International Petroleum Corporation (IPC) announced that it repurchased 89,200 of its common shares between 26 and 30 May 2025, under its share buyback programme known as the normal course issuer bid (NCIB). This operation was carried out in accordance with the European Union Market Abuse Regulation (MAR) and Canadian regulatory requirements.
Transactions split across two markets
During the stated period, 60,000 shares were repurchased on the Nasdaq Stockholm exchange, through Pareto Securities AB acting on behalf of IPC. Simultaneously, 29,200 shares were acquired on the Toronto Stock Exchange (TSX) via ATB Securities Inc., also appointed by IPC for the operation. All repurchased shares will be cancelled, in line with the company’s policy to reduce outstanding capital.

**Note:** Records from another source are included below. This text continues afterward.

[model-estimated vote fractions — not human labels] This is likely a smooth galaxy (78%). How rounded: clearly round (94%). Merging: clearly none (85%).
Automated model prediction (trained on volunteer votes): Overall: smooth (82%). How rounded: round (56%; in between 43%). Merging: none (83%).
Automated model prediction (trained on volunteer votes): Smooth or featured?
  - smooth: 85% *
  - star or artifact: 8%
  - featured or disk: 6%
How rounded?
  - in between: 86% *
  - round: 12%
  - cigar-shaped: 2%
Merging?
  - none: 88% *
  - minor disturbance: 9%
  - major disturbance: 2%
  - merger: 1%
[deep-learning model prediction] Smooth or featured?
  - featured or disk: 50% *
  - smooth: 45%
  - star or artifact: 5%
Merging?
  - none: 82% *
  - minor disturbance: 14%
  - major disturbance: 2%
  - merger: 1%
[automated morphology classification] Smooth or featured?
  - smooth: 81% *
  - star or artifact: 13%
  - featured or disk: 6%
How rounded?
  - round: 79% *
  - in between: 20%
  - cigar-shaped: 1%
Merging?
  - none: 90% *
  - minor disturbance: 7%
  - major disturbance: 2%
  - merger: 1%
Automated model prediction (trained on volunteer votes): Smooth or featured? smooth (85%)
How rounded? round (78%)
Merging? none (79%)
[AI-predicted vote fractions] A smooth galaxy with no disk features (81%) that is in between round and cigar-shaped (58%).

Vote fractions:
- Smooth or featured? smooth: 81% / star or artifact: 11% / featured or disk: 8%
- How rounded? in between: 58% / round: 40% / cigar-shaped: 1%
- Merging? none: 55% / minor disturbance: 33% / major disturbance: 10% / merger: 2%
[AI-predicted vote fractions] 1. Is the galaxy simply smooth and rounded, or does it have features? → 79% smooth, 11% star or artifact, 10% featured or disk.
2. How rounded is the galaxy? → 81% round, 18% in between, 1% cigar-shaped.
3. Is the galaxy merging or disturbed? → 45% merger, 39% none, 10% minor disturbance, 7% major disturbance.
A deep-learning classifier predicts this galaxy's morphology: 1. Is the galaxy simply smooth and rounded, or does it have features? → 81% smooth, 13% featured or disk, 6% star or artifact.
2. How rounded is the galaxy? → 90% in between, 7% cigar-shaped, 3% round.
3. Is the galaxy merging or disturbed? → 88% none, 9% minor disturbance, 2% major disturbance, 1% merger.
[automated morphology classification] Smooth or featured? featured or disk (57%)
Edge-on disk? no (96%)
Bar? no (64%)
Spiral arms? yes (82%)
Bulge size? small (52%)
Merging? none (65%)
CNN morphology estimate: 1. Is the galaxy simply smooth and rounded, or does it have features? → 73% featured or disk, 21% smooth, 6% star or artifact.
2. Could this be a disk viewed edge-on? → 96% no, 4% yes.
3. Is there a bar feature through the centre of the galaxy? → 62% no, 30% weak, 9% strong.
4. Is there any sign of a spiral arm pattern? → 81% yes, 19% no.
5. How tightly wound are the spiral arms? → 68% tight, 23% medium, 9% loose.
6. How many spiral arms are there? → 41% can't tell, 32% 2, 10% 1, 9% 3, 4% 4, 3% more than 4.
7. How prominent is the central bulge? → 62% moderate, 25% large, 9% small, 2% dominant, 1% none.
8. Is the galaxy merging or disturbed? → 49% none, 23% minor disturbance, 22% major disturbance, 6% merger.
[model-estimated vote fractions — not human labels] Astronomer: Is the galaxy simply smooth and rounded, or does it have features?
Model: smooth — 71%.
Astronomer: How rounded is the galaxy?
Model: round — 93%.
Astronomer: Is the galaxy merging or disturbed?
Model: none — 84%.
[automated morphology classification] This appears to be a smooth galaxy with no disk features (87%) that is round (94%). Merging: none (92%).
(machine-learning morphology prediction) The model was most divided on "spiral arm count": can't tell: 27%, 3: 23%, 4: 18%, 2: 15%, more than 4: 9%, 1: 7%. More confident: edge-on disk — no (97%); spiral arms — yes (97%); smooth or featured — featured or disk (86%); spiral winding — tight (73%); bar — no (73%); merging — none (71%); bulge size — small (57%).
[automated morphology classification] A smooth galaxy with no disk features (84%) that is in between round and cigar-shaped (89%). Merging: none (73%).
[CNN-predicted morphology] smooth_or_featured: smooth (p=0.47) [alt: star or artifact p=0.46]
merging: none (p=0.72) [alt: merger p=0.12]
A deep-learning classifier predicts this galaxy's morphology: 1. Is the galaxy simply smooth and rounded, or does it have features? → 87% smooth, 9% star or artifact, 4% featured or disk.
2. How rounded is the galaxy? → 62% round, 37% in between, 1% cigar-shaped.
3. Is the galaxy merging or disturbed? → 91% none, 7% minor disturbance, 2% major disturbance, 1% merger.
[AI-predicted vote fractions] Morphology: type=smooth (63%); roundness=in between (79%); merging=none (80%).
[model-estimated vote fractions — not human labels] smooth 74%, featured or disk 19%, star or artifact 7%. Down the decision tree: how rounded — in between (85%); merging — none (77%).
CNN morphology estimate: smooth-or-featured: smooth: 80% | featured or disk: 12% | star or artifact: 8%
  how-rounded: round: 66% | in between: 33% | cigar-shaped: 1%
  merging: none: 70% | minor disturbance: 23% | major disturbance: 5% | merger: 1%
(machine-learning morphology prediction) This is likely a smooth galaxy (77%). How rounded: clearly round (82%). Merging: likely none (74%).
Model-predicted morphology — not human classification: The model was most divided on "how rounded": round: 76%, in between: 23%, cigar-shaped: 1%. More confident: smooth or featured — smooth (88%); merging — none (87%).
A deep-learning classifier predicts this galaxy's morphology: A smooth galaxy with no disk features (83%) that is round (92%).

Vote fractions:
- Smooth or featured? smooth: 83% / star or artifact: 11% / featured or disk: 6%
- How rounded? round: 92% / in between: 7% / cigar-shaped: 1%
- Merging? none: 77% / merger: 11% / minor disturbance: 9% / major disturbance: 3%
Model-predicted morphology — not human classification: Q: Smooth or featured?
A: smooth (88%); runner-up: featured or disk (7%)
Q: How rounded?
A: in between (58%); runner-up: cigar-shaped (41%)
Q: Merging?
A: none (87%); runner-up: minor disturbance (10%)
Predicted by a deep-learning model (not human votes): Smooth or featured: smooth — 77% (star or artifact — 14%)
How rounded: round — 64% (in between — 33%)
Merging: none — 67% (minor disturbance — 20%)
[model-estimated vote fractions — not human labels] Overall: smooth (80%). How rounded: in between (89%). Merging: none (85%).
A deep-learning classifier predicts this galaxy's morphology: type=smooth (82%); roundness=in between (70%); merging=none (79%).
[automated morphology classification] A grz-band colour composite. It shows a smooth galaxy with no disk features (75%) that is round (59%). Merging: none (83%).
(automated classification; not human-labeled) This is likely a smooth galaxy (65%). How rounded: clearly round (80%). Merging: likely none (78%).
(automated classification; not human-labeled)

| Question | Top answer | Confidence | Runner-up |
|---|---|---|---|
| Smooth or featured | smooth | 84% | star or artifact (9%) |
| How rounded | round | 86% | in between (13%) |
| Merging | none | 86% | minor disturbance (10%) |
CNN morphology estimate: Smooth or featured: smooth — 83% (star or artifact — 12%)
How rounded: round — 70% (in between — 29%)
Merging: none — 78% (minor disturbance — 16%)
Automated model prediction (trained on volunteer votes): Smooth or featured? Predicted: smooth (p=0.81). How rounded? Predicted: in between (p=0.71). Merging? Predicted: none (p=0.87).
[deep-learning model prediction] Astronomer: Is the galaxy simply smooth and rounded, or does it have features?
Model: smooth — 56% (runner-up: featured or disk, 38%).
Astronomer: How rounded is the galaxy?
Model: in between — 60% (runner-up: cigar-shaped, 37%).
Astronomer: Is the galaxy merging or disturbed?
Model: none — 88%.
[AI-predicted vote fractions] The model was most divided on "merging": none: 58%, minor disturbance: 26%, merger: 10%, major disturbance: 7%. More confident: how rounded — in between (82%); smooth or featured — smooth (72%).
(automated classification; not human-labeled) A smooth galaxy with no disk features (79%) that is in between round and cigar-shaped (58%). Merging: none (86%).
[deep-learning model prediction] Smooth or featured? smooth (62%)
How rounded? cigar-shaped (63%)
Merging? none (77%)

Programme ongoing through December
Launched on 5 December 2024, the buyback programme allows for a maximum of 7,465,356 common shares to be acquired through to 4 December 2025. As of 30 May, IPC had already repurchased a total of 6,068,324 shares since the programme began, representing more than 81% of the authorised limit.
Outstanding share count reduced
During May, IPC cancelled 605,560 previously repurchased shares. At the end of the month, the total number of common shares outstanding stood at 113,642,559, including 40,000 shares held in treasury. These cancellations contribute to a gradual reduction of floating capital as part of ongoing financial management.
Compliance with multi-jurisdiction regulations
The programme is conducted in accordance with the EU MAR and Delegated Regulation (EU) 2016/1052, commonly referred to as the Safe Harbour Regulation. It also adheres to applicable Canadian and Swedish securities regulations and the internal policies of the TSX and Nasdaq Stockholm exchanges.